Guy Pradel avec son presque quart de siècle à Madagascar se lâche sur la religion, la foi et ses représentations, difficile à cerner cependant, dans « Sacramental » à l’Ifm Analakely. A partir de tableaux et de sculptures, il brasse un monde de sagesse et parfois de folie, sa toile le « Christ sur cric » en est une. Celle-ci se dévoile tôt, elle accueille dès l’entrée de l’installation.
A travers ces œuvres, le visiteur ressentira que dans le fond, Dieu est une construction nécessaire de l’humain universel face à cet inconnu derrière l’horizon. Le diable se trouve aux vestiaires chez l’artiste. Avec lui, le côté pompeux de l’exercice religieux disparaît au profit de l’introspection. Ebéniste à la base, suivre la tangente de l’art contemporain est peu anodin.
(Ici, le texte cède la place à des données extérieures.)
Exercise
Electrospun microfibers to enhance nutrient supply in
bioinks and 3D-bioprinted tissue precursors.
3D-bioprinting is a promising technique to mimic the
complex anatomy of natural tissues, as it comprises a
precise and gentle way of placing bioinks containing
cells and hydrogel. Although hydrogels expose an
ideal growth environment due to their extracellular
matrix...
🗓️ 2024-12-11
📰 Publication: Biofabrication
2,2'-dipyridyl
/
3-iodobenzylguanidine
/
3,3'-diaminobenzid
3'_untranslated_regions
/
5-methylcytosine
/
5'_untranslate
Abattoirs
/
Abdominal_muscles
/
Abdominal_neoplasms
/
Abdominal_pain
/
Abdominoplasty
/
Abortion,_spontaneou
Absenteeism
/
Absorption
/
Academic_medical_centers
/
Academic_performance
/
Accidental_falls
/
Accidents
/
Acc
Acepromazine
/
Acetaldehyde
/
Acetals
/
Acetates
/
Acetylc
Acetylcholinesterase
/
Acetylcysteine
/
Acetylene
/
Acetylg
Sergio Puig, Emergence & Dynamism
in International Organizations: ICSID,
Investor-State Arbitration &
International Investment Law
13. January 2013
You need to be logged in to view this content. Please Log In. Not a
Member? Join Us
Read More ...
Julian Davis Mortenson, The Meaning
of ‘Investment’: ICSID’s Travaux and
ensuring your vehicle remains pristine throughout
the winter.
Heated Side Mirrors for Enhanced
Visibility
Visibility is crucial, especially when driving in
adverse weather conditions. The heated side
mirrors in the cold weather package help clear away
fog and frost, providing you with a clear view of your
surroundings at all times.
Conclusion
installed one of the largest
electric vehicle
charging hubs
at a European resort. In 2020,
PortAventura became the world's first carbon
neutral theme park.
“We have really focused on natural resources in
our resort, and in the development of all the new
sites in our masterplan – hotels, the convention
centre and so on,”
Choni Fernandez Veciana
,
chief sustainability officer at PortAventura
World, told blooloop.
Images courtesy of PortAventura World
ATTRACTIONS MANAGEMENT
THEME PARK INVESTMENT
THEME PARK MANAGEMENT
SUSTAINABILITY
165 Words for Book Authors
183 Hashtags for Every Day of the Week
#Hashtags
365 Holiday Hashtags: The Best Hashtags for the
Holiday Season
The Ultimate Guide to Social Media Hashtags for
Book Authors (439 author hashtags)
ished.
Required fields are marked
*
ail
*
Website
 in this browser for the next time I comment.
« Sacramental » pourrait donc heurter les sensibilités, en s’attaquant à l’intime, pourtant aux finalités collectives. Pour lui, le rapport établi du sacré et de l’art est prépondérant. Dès lors, l’exposition se dispose sur les murs et au milieu de la salle. Le visiteur est comme un vagabond curieux de retrouver sculptures funéraires, revisitées dans la symbolique chrétienne.
Ici la tête d’une femme, sculpture traditionnelle Sakalava ou Mahafaly probablement, est posée sur un buste travaillé, orné d’images bibliques. La sculpture s’appelle « La sainte ». A croire si ce culte magnifié par la colonisation et son soi-disant projet civilisationnel ne soit déjà ancrée dans les tripes de la gente féminine locale.
Comme quoi, il est possible de garder l’apparence extérieure de la tradition, folklore « burlesque » et « impie » comme une autre, mais être en phase avec Jésus et sa bande. D’un coup, se révèle une annexion christique d’une grande partie de l’exposition. L’intelligence de Guy Pradel a été de ne pas relativiser les croyances.
Pour lui, Dieu pourrait être « celui ou celle ». Cela n’est pas si évident dans son approche. Que ce soit sur le tableau, « La construction », avec un Christ mourant cloué sur, et plutôt soutenue par une croix rappelant d’anciens motifs architecturaux d’Europe, à part sa main droite et son visage, son corps est fait de multiples visages humains.
« La construction » en est l’intitulé. Une note explicative, un dogme propre à l’artiste, rappelle que
« la foi, quelle qu’elle soit, se nourrit de ses croyants ». D’où peut-être les églises et la dîme. Ou sur « Le suaire », un autre tableau rappelant le célèbre tissu aux traces du visage de Jésus, ce dernier est toujours aussi…mâle qu’un vigoureux taureau.
L’artiste semble y voir un fétiche, avec ses ornements de traces de rouge à lèvres à travers le linge. Le maillage des styles frappe cependant dans cette installation. Elle se tient à l’Ifm jusqu’au 25 février.